• **DETALHES DO PROBLEMA**: Reescreva a parte do trecho sobre o uso do fogo na agricultura que vai de "O problema é" até "últimos cinco anos.", inclusive, substituindo "agricultores" por "produtores".

O fogo é tão atraente para os agricultores porque faz, de graça, o trabalho de fertilizantes, pesticidas e empregados. Primeiro, os produtores deixam a terra em pousio – descanso a uma terra cultivada – para se recuperar após algumas colheitas; depois, a área vai sendo tomada por plantas e pragas. A vegetação que volta a crescer é então cortada e queimada, fornecendo uma maneira de baixo custo para limpar os detritos e fertilizar a terra enquanto remove as pragas.
O prejuízo das queimadas
Essa dependência do fogo gradualmente degrada o solo e, como nossa pesquisa descobriu, é menos lucrativo no longo prazo em comparação com sistemas agrícolas que usam maquinários, integram árvores em terras agrícolas ou alternam pastagens. Descobrimos que, entre as famílias de agricultores com quantidades semelhantes de terra, capital e força de trabalho, aqueles que cultivam com fogo ganham 63% menos do que fazendas que não usam fogo.
O problema é que incêndios de outras fazendas tornam muito arriscado para os agricultores investirem em sistemas caros de preparo da terra sem fogo, porque as safras ou a infraestrutura podem acabar sendo destruídas. Em uma pesquisa com 580 agricultores na Amazônia oriental, 43% receberam pelo menos uma fuga de incêndio nos últimos cinco anos.
Medimos a exposição dos fazendeiros ao risco de incêndio pelo número de incêndios detectados por satélite nas proximidades de suas propriedades. Se a exposição ao risco de incêndio aumentasse em pelo menos 70%, compensaria inteiramente os benefícios de investir em um sistema sem fogo. Terras fertilizadas e preparadas mecanicamente, cobertas com cercas, madeira e plantações de frutas são altamente inflamáveis. Quando o risco de incêndio é alto, cultivar com fogo oferece o retorno mais seguro, mas aumenta o risco de incêndio para outras pessoas. Nessas situações, os usuários do fogo ganham mais dinheiro do que os fazendeiros que não usam o fogo, mas as receitas agrícolas são muito mais baixas do que seriam se o risco de incêndio fosse reduzido.
Medidas de controle de incêndio, como aceiro – faixas sem vegetação – ao redor da área designada para queimada, podem reduzir bastante o risco de propagação do fogo, mas os aceiros levam semanas para serem construídos. Se o risco de um incêndio descontrolado em área vizinha for muito alto, há uma grande chance da propriedade do produtor queimar de qualquer maneira, independentemente do que tiver sido feito, o que reduz o incentivo para construir aceiros. Assim como o risco de incêndios descontrolados leva mais agricultores a acenderem seus próprios fogos, isso também desencoraja as pessoas a investirem em suas próprias medidas de controle de fogo.
A menos que haja um esforço coordenado para reduzir o risco de incêndio coletivamente, não há incentivo para que os agricultores individuais parem de usar o fogo ou aumentem seus esforços para evitá-lo. Em pesquisas anteriores, descobrimos que os agricultores desejam que o governo brasileiro ajude a coordenar esse esforço. Então, como o governo pode ajudar?

• **DADOS PARA ANÁLISE**:
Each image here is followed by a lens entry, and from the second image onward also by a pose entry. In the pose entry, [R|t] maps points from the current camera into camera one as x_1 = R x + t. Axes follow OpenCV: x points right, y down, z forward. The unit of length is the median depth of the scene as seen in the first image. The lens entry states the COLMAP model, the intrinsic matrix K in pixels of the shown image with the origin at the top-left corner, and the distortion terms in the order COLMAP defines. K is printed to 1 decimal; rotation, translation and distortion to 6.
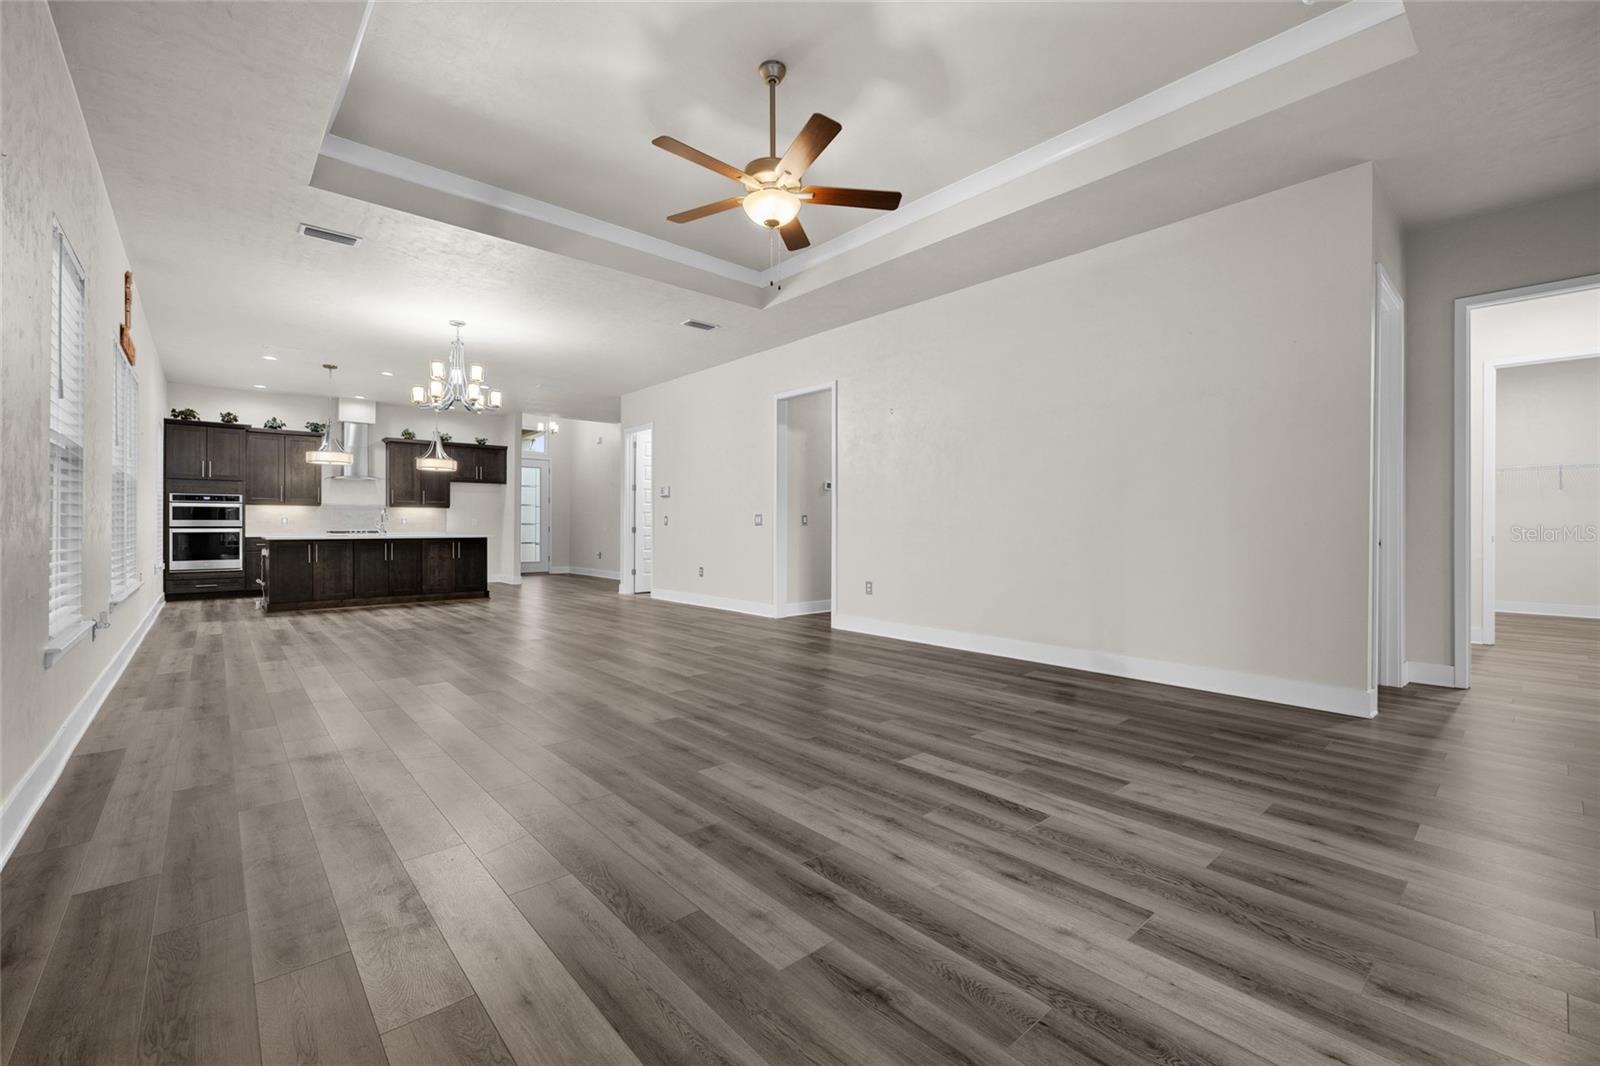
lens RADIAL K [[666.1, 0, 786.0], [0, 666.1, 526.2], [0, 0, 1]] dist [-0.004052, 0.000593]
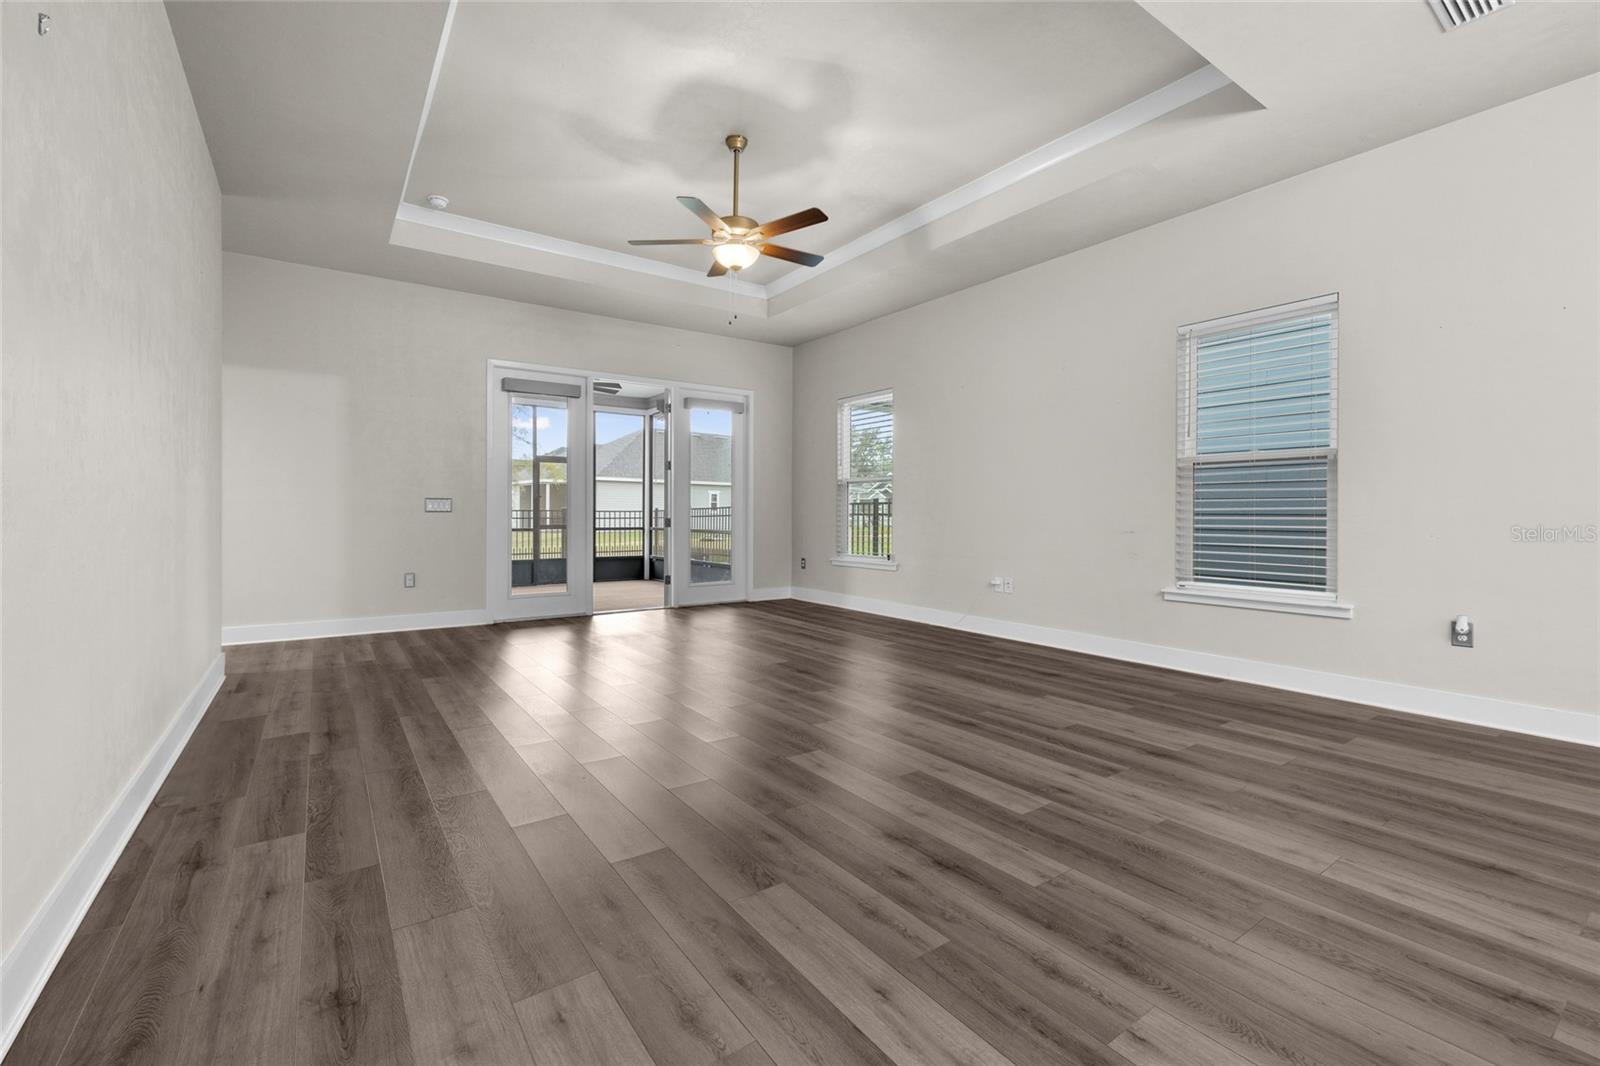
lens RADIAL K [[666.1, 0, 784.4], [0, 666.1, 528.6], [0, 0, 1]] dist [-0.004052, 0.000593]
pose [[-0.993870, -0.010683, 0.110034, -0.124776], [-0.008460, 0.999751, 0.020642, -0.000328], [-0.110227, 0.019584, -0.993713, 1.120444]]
* * *
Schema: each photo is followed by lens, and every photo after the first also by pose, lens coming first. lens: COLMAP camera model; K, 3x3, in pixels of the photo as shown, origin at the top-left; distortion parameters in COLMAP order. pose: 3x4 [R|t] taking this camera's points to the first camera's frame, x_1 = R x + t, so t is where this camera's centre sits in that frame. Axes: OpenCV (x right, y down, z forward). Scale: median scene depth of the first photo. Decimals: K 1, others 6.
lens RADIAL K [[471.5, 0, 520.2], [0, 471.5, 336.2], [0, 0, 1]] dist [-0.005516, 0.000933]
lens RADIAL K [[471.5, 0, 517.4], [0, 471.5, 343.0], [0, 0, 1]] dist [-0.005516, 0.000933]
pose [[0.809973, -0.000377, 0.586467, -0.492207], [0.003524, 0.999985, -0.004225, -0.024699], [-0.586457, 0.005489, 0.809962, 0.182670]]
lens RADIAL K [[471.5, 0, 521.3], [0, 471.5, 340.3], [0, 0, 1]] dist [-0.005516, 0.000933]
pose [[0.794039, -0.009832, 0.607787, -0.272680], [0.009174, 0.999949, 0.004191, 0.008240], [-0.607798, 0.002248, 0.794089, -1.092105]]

• **SOLUÇÃO COMENTADA**:
O problema é que incêndios de outras fazendas tornam muito arriscado para os produtores investirem em sistemas caros de preparo da terra sem fogo, porque as safras ou a infraestrutura podem acabar sendo destruídas. Em uma pesquisa com 580 produtores na Amazônia oriental, 43% receberam pelo menos uma fuga de incêndio nos últimos cinco anos.